I’ benedico il loco e ‘l tempo et l’ora
che sí alto miraron gli occhi mei,
et dico: Anima, assai ringratiar dêi
che fosti a tanto honor degnata allora.
Da lei ti vèn l’amoroso pensero,
che mentre ‘l segui al sommo ben t’invia,
pocho prezando quel ch’ogni huom desia;
da lei vien l’animosa leggiadria
ch’al ciel ti scorge per destro sentero,
sí ch’i’ vo già de la speranza altero.

Back to my post:

And I made one more discovery about my name when my son was small and I was reading all the classic children’s literature out loud to him.  In the charming book, Anne of Green Gables, Lauretta is one of the characters.  I now have a great fondness for this sweet book as well!

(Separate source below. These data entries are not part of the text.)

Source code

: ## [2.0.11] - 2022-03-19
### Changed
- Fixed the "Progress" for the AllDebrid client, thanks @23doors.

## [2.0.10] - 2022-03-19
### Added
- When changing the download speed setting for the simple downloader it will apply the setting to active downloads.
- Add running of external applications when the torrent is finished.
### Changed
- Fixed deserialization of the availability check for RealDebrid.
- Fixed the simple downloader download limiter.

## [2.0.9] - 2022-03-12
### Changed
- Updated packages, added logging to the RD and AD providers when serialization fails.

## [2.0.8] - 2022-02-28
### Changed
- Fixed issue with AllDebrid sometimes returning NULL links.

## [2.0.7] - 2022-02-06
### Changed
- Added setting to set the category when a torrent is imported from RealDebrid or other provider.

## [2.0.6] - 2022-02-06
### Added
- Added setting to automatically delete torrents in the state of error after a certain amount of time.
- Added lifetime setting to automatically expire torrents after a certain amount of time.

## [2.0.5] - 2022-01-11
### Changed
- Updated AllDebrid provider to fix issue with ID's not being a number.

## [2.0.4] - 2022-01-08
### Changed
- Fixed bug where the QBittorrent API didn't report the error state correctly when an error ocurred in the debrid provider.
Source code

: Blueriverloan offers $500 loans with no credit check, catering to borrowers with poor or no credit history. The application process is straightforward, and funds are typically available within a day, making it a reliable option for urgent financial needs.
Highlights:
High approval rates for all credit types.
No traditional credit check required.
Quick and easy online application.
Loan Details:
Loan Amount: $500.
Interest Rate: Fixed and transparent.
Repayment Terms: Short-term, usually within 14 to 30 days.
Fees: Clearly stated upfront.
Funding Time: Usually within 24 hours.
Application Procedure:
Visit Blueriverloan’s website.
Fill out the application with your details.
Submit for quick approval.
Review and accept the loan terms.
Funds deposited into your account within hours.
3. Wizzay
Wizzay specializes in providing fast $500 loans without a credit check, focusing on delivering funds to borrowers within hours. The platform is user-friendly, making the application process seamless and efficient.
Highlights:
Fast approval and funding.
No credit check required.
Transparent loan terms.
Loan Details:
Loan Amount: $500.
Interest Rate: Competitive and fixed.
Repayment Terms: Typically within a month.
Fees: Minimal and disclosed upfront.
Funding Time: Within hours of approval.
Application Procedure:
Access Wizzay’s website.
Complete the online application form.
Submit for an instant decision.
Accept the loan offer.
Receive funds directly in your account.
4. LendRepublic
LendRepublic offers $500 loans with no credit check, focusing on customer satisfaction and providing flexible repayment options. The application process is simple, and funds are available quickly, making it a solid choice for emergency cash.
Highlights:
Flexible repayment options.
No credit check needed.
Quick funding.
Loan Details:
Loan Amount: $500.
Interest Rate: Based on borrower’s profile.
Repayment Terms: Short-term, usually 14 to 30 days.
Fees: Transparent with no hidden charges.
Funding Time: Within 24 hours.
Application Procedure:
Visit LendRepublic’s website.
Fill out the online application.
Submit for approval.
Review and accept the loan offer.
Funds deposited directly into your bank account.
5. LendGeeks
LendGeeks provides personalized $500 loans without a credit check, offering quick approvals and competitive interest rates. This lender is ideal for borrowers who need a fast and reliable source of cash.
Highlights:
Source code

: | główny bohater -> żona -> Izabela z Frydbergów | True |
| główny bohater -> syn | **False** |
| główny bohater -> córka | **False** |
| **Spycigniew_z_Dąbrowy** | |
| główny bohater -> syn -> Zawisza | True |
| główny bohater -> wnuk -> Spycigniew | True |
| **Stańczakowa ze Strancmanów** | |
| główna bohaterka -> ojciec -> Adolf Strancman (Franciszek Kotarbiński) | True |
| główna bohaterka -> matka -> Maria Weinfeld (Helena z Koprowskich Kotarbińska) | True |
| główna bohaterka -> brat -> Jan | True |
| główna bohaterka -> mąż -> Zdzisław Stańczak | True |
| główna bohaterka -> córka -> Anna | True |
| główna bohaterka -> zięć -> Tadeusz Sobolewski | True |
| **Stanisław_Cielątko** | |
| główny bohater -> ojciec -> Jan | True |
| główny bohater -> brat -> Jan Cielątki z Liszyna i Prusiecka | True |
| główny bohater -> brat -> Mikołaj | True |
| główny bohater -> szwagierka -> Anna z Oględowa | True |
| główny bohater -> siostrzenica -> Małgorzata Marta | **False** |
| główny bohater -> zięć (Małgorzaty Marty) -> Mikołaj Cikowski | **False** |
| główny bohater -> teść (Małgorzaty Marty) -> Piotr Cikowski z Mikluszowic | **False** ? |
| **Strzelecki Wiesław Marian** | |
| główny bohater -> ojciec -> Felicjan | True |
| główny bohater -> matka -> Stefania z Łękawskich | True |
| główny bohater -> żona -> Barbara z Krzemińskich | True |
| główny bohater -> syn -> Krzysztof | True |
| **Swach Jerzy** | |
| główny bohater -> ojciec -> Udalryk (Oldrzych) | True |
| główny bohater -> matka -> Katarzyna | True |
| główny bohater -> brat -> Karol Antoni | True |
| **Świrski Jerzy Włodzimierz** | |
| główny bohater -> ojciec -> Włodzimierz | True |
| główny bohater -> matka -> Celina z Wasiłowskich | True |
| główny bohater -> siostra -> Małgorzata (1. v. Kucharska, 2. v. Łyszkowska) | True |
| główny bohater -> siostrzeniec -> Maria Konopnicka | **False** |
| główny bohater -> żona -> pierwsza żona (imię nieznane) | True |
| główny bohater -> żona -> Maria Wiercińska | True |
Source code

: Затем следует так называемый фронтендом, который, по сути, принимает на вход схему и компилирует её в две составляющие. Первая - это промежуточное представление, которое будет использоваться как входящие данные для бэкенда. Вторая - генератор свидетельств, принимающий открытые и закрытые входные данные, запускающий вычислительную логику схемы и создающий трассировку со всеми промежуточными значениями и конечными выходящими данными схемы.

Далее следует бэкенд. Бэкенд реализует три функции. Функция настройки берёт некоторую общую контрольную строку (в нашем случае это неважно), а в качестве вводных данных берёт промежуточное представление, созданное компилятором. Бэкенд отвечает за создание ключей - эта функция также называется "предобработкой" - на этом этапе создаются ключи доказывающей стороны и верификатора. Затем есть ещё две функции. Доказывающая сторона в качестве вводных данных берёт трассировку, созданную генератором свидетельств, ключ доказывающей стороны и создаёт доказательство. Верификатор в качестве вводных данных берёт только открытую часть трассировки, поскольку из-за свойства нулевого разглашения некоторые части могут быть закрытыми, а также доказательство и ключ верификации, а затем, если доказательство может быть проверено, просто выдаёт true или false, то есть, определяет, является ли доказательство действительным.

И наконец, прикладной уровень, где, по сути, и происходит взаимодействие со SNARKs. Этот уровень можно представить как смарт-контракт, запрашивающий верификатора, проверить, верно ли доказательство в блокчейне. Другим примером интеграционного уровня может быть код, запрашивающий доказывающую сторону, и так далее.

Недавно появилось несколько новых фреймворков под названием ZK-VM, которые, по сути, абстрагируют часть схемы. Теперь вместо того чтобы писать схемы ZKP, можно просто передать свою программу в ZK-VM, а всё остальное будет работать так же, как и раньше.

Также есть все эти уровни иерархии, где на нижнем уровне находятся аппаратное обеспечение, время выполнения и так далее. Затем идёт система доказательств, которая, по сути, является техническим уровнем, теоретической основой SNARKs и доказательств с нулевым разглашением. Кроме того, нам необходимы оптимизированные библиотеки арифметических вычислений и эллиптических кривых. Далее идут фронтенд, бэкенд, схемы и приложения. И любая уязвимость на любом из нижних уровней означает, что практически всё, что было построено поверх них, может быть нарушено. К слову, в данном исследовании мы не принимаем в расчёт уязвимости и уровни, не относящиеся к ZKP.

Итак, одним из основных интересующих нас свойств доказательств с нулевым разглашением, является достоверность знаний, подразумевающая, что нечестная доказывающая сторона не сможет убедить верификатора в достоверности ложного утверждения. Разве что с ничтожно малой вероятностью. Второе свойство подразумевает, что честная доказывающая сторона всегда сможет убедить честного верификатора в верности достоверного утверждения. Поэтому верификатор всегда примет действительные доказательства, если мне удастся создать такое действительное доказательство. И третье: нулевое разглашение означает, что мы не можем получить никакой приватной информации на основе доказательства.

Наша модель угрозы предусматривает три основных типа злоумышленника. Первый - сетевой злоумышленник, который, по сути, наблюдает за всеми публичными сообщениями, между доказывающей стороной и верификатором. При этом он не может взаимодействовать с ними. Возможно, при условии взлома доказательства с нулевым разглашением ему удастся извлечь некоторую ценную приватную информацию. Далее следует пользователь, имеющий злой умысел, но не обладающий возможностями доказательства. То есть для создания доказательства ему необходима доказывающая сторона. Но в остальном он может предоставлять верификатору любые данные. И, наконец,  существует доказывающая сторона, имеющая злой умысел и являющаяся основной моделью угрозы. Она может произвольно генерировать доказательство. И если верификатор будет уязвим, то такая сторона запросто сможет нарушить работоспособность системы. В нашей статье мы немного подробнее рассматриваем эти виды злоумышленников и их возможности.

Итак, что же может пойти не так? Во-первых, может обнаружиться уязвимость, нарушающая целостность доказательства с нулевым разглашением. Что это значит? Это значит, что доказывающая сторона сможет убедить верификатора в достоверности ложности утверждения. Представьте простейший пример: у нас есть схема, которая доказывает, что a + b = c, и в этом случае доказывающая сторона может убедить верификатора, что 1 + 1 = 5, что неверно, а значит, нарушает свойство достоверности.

To close this rambling post on where in the world my name came from, the following sentiment from Anne of Green Gables shares that awesome feeling that, just when you think the world has already revealed all of its charms to you, you can still be surprised by the most amazing things about even the closest things that you take for granted.  Thanks world!

And to my great-grandmother, Estelle, I say grazie mille for giving her lovely daughter such a beautiful name filled with such happy associations to gorgeous italia!  To my own mother I say thank you for your generous spirit in naming me after the woman we both admired and loved.